● **Your goal**
Nothing is needed except the lines below that run from the one with "table_header [136, 135, 1114, 485]" through the one with "Document page, 1275x1650 pixels.", repeated exactly.

(Stored data entries)
"""
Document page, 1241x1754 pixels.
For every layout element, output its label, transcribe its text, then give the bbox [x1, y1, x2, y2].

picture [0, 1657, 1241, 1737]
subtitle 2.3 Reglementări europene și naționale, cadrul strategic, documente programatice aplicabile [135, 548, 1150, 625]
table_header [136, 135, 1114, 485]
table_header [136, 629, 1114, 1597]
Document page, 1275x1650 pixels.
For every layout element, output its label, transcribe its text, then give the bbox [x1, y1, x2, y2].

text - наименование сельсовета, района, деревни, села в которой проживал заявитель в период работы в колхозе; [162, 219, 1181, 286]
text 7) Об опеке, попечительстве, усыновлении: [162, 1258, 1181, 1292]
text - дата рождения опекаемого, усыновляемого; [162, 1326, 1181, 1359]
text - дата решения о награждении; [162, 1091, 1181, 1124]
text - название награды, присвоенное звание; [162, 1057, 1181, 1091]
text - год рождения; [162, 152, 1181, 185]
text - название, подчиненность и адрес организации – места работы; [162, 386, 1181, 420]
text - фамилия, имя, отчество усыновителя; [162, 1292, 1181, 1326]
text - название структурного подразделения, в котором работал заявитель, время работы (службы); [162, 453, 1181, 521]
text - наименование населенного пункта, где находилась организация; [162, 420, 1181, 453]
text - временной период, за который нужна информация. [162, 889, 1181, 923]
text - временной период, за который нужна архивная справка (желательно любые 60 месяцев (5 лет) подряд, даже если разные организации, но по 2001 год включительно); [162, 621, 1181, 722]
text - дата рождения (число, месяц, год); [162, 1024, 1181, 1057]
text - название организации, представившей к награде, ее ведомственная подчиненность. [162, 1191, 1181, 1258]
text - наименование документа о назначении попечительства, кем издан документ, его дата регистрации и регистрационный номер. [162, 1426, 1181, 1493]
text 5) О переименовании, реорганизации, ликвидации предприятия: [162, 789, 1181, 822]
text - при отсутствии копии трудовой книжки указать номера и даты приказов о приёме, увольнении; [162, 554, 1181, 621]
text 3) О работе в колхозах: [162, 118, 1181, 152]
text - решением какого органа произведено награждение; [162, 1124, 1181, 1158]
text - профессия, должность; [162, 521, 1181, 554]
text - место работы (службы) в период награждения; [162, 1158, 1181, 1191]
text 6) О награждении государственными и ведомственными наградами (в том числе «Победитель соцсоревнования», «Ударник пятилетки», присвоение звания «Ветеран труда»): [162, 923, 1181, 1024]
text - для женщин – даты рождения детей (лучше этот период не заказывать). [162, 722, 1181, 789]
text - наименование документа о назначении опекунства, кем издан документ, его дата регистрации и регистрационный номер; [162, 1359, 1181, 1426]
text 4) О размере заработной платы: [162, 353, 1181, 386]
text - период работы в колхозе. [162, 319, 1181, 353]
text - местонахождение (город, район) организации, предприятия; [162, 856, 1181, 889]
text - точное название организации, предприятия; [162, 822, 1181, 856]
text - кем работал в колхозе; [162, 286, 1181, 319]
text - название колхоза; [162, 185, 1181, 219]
"""
● **Result**
table_header [136, 135, 1114, 485]
table_header [136, 629, 1114, 1597]
Document page, 1275x1650 pixels.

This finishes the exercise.